Beware: This is a post with no pictures.
With Mother’s Day fast approaching, I have been thinking a lot about parenting. More specifically, I have been thinking about parenting a boy whose father has such tales from his growing up years. Then I read this blog post, and it’s like she read my mind. Sarah very eloquently said what I was thinking.
I work with children, and often I see children and teenagers who feel that they are entitled to everything that they desire, plus more. I have also seen parents who refuse to allow their children to take responsibility for anything. It is disheartening to imagine the heart ache that some children will have to face, because they weren't taught that you can not always have your way, and sometimes you have to admit that you are wrong and accept the consequences for your actions. Off that soapbox, and onward.

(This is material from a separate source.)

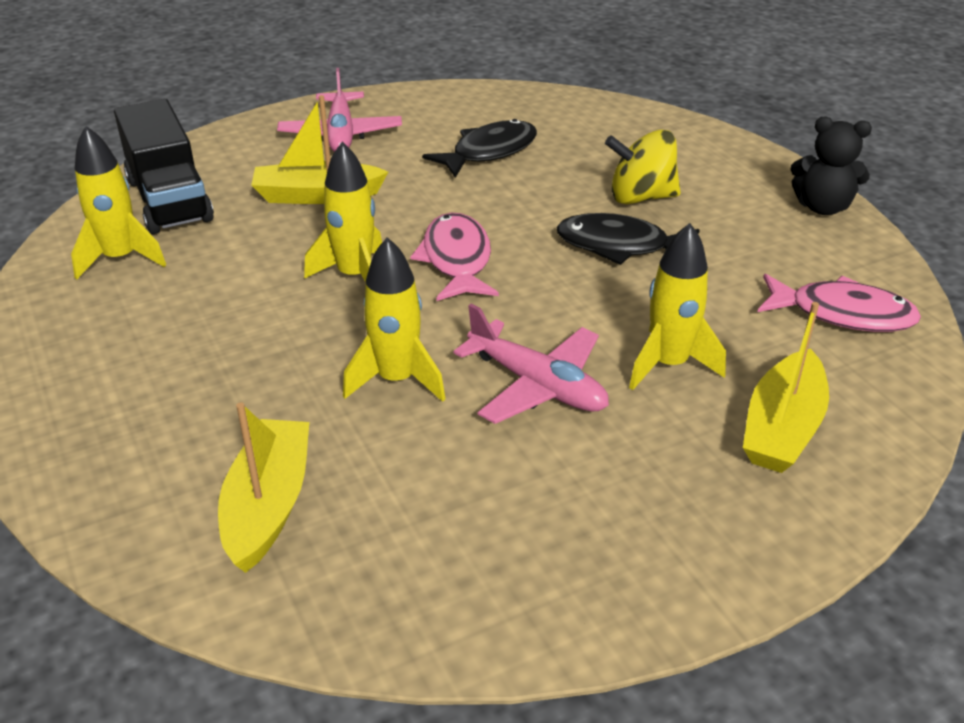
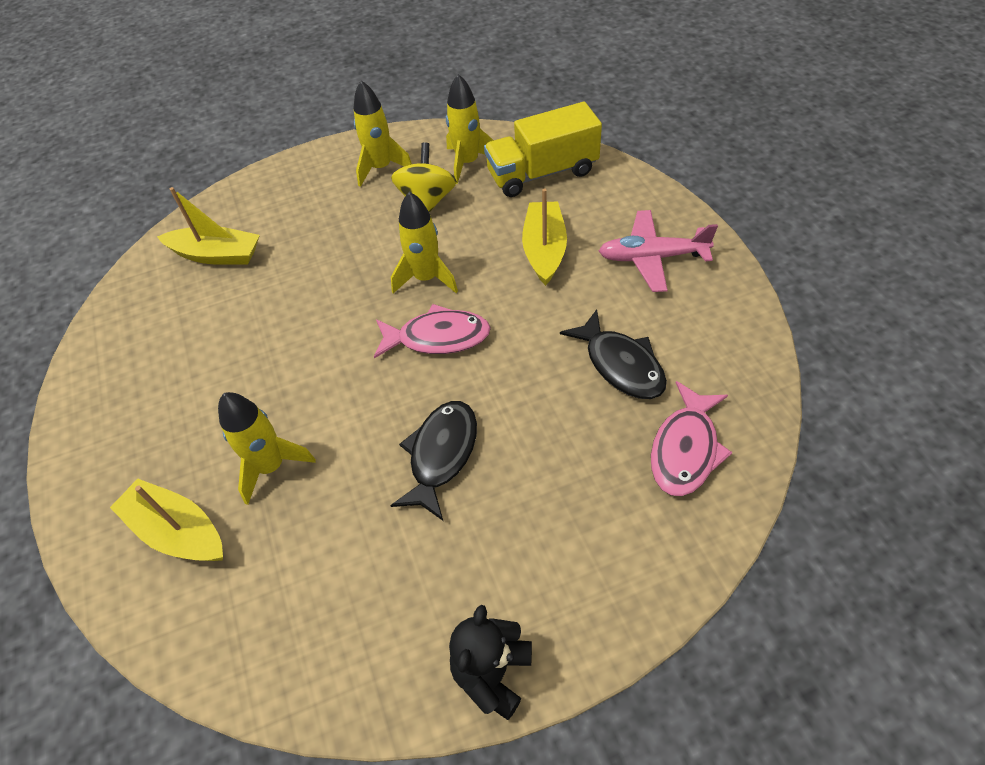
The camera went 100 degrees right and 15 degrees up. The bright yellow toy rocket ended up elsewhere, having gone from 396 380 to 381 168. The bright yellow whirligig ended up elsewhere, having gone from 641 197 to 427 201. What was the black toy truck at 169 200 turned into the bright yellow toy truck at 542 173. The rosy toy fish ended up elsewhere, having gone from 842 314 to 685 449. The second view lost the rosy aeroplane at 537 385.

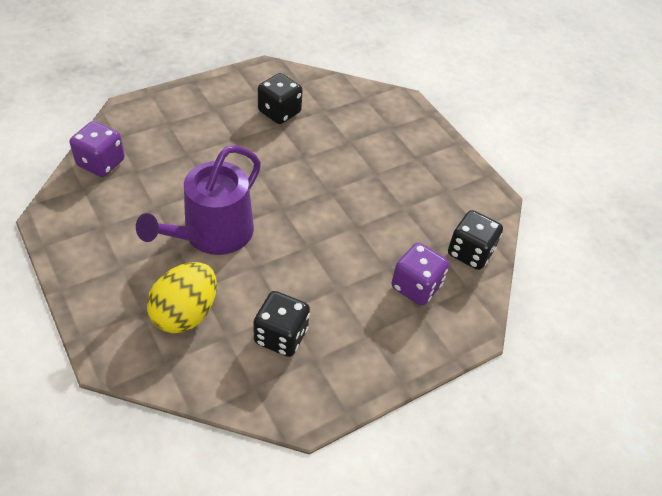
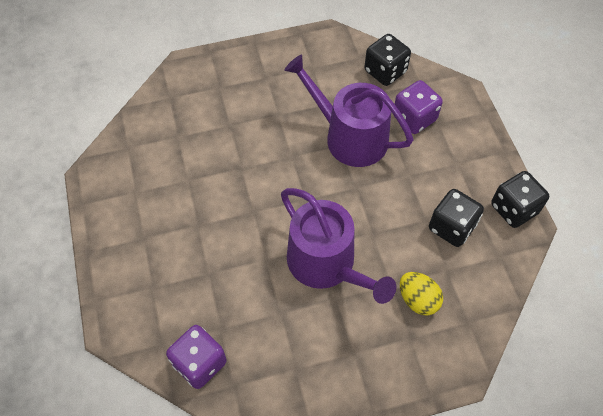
The camera went 70 degrees left and 10 degrees up. The second view gained the royal purple watering pot at 349 136. The size of the bright yellow toy egg at 185 313 changed by a factor of 0.66. The black game die ended up elsewhere, having gone from 279 112 to 514 209.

I think that the reason that Sarah's post made such an impact on me, (besides her saying what I was thinking) is that a small part of me fears that I could become that parent. You know the saying "Never say never?" Well the judgmental Tasha has said never quite a few times in the past. Logically, I know that I cannot always control the behavior of my child. I know that he will embarrass me in public at some point with a temper tantrum. I know that he will probably say something to make me look like the worst parent on the face of the earth in the future. I also know that there will be someone who witnesses one of these moments who will judge me. And I may be embarrassed or frustrated, but I will attempt to correct the behavior, and move on. I want to be one of those parents who takes responsibility for the raising of my little boy into a great man. Micah will grow up knowing that he is not my friend. I am his parent. i want him to know that he can tell Mikey and I anything, and that we will always support him. I also want him to know that sometimes we will make decisions that he does not like, but it will be with his best interest at heart. Hopefully, he will appreciate the difference.